ANKARA, 18 May 2006 — A gunman opened fire in Turkey’s top administrative court yesterday, killing one judge and injuring four other judges in a shooting which the country’s leaders condemned as an attack on its secular establishment.
The court’s deputy chairwoman Tansel Colasan said the assailant described himself as a “soldier of Allah” as he carried out the attack. President Ahmet Necdet Sezer said it would go down as a “black mark in the republic’s history.” The court, the Council of State, has faced fierce criticism in Islamist circles for hard-line implementation of secularist laws such as a head scarf ban in universities and state offices.
The attack is a stark reminder of the great divide between Turkey’s secularists and those they perceive as Islamists bent on reviving the influence of religion in national life.
The attacker burst into the court’s second chamber and started shooting with a handgun during a committee meeting at around 10 a.m. (0700 GMT). “He came in shouting: ‘We are the emissaries, the soldiers of Allah’,” said Tansel Colasan, deputy head of the Council of State. “He said he decided to act because of the head scarf ruling, which he said should be punished,” she told reporters.
The wounded were treated at the Hacettepe University Hospital. Hacettepe University President Tuncalp Ozgen told reporters Mustafa Yucel Ozbilgin had died from his injuries. The chamber’s chairman Mustafa Birden was among the injured.
The gunman, identified as 29-year-old Alpaslan Aslan, a lawyer registered with the Istanbul Bar Association, was arrested immediately after the attack. Television footage showed police escorting a lean young man wearing a khaki suit and a tie into a court building.
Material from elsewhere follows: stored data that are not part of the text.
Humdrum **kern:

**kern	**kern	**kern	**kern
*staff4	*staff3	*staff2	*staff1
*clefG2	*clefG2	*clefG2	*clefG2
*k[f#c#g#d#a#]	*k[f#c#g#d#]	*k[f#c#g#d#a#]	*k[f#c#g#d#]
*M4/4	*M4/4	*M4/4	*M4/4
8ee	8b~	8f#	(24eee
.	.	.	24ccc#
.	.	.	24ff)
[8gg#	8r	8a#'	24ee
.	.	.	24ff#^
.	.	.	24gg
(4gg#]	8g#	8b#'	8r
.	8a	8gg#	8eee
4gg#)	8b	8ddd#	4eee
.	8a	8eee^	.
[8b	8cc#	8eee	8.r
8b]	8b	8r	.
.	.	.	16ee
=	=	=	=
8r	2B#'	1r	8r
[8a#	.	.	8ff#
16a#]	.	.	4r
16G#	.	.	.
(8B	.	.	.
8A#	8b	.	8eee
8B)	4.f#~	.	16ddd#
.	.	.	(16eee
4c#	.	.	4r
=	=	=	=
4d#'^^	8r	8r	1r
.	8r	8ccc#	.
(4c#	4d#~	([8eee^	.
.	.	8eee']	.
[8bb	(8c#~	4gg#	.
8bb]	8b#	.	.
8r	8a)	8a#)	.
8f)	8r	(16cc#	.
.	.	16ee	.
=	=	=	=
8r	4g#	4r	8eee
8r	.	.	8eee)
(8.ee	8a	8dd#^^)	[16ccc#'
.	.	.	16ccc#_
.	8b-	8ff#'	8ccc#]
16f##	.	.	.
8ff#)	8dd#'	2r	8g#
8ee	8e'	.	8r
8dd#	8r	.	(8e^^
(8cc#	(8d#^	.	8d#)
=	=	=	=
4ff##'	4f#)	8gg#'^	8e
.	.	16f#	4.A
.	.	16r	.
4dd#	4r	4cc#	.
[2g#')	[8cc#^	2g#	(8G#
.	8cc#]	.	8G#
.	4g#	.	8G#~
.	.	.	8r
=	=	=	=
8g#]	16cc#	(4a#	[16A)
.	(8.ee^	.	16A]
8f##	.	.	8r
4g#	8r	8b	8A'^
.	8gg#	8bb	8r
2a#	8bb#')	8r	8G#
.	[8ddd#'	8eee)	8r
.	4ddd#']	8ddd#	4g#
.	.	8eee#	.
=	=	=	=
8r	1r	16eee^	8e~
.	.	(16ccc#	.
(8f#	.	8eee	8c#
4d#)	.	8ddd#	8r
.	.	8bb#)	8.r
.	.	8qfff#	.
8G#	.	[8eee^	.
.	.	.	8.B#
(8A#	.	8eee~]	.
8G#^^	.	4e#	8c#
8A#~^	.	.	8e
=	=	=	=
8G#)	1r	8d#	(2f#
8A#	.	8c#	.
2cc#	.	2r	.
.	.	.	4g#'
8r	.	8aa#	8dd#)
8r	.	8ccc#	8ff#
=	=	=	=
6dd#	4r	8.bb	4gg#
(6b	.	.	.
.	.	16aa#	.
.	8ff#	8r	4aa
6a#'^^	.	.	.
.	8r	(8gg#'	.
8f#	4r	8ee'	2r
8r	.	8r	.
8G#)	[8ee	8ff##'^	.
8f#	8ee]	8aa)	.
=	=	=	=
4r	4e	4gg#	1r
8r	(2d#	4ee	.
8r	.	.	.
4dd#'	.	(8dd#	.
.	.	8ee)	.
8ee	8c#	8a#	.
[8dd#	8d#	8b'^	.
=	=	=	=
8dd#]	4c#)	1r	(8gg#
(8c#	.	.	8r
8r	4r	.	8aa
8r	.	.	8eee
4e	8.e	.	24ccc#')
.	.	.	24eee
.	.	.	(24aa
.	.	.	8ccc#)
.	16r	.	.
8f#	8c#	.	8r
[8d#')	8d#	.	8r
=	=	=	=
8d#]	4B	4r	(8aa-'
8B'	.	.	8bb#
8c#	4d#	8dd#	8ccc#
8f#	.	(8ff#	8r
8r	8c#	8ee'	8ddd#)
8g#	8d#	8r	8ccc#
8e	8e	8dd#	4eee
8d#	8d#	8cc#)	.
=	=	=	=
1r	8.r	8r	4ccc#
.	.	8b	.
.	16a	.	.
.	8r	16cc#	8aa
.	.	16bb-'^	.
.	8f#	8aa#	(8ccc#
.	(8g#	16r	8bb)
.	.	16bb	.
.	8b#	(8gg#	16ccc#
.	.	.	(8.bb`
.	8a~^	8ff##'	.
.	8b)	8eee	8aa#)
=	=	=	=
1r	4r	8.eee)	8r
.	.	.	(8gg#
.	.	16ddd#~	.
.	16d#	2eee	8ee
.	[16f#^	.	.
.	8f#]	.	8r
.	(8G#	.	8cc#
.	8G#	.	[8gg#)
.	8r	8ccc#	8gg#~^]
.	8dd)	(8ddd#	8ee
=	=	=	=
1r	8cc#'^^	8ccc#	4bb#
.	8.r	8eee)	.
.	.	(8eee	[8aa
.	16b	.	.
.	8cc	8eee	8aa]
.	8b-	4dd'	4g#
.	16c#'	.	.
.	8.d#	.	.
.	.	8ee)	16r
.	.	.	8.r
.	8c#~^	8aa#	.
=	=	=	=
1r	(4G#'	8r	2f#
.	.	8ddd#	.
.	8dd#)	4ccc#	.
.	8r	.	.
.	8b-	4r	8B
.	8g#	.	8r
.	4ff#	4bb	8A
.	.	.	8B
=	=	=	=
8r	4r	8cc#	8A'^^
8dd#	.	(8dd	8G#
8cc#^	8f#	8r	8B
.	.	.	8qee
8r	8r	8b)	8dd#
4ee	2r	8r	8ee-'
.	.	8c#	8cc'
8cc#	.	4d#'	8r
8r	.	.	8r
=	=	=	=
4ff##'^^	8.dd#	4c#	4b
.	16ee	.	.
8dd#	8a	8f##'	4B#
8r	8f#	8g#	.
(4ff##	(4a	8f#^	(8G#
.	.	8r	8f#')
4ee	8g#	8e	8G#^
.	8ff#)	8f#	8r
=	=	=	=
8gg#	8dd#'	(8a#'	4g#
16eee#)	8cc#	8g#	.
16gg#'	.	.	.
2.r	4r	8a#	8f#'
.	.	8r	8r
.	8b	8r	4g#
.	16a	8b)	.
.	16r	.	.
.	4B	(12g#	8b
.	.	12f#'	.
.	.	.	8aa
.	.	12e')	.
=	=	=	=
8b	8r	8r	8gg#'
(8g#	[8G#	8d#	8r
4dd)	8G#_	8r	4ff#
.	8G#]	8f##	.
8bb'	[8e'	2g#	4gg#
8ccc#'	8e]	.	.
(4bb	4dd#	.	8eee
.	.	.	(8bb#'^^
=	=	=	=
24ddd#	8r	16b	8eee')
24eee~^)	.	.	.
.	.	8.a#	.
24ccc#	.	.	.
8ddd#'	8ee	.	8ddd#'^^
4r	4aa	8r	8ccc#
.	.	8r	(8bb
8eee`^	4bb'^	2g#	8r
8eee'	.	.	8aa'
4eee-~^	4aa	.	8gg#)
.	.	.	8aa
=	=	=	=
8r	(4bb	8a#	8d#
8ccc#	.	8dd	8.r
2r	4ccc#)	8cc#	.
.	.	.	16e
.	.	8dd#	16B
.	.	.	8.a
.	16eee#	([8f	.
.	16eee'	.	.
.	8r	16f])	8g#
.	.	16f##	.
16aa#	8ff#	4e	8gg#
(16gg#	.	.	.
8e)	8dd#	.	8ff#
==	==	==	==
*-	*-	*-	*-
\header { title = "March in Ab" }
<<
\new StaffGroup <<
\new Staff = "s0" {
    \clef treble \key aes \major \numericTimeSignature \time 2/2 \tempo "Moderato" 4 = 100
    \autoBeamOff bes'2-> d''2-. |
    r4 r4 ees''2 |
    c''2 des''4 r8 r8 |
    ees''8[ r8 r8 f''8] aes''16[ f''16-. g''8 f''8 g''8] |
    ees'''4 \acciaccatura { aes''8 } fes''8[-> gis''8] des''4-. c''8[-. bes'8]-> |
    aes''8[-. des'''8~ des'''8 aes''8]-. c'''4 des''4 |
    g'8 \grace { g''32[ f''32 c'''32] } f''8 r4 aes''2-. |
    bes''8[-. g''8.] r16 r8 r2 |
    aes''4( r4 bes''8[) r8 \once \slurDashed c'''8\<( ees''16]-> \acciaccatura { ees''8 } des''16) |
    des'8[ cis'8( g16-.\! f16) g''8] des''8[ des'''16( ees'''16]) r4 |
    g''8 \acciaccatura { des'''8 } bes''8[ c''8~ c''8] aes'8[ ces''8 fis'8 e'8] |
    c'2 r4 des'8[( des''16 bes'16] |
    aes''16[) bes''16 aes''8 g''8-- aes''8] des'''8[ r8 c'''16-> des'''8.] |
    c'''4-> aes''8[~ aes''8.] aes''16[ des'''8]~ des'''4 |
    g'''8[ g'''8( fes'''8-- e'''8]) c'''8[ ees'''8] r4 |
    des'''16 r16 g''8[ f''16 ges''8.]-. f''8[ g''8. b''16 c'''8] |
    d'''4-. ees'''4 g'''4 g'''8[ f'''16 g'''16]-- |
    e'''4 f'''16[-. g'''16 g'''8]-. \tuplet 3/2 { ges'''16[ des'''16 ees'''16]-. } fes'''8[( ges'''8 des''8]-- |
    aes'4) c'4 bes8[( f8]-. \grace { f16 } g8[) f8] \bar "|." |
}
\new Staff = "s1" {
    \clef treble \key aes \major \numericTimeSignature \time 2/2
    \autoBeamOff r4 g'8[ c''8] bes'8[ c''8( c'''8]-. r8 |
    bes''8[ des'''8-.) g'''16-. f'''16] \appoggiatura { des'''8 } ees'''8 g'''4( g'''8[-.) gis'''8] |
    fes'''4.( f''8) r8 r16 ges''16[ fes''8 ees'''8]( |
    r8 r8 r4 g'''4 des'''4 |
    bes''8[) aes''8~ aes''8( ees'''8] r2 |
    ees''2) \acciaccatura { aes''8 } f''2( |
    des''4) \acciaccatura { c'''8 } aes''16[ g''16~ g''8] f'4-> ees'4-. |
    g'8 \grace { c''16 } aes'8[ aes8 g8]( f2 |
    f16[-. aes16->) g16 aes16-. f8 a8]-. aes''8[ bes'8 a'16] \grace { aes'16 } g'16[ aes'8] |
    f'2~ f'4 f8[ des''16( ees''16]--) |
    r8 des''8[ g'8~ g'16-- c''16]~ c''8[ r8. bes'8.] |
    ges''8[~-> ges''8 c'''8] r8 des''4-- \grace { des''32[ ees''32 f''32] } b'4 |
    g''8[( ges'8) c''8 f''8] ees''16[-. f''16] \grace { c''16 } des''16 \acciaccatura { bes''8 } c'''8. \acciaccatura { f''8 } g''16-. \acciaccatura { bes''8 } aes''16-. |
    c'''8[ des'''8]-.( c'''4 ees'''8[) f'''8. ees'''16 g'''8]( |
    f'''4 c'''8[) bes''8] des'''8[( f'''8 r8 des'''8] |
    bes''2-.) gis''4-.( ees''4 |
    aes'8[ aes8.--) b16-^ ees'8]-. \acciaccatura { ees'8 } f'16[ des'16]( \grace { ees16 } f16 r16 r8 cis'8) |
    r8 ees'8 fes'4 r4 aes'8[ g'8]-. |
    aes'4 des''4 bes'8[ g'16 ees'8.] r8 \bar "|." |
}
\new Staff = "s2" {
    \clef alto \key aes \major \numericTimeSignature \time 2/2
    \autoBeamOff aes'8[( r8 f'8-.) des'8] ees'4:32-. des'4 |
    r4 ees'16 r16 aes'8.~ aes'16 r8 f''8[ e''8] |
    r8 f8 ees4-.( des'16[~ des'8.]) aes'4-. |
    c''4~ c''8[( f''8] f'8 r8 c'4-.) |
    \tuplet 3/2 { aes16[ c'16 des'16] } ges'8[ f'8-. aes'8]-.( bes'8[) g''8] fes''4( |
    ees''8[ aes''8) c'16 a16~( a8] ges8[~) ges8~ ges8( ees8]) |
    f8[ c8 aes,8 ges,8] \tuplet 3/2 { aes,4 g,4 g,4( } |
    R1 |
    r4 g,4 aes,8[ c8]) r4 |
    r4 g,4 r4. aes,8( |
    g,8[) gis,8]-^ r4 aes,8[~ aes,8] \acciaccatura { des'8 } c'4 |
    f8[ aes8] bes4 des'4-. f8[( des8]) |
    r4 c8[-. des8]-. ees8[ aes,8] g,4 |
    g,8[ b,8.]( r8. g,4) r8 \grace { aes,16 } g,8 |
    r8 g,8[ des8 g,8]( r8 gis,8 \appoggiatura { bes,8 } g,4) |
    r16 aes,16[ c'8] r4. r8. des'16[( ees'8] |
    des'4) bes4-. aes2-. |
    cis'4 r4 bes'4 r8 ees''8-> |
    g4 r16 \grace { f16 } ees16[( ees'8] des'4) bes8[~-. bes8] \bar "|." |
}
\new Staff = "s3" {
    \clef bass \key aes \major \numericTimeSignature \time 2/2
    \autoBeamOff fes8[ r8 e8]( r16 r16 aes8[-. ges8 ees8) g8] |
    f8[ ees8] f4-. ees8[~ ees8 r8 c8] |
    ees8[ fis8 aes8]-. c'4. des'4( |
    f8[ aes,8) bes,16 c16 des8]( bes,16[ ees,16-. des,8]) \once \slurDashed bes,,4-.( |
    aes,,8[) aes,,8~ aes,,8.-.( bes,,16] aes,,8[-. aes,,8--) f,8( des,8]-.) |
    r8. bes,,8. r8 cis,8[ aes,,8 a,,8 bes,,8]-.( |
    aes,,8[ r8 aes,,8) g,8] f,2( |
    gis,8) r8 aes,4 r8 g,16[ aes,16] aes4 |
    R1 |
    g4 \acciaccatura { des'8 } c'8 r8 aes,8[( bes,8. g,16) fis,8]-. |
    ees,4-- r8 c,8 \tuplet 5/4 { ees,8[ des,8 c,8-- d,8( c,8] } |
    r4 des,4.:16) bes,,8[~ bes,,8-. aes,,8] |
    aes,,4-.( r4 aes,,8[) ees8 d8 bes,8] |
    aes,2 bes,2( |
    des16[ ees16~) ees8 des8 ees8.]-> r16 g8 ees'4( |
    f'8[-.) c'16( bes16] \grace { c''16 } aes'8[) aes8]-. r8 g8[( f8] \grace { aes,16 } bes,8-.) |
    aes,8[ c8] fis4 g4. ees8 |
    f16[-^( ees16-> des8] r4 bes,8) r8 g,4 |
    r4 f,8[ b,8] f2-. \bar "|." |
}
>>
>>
Justice Minister Cemil Cicek, who visited the court after the shooting, said: “We strongly condemn this attack, which no cause can justify.” Prime Minister Recep Tayyip Erdogan also condemned the attack, but angrily rejected any ties between the incident and his Islamist-rooted Justice and Development Party’s (AKP) campaign to lift the headscarf ban.
Erdogan, who was critical of the court’s head scarf decision in February, was quick to condemn yesterday’s shooting. “I curse and condemn this incident,” Erdogan said. “It is very ugly to draw such links,” Erdogan said.
The CNN Turk website reported the assailant as saying in interrogation he had targeted the judges because of a ruling in February preventing a woman from becoming a head teacher because she wore a head scarf. It did not give a source for the report.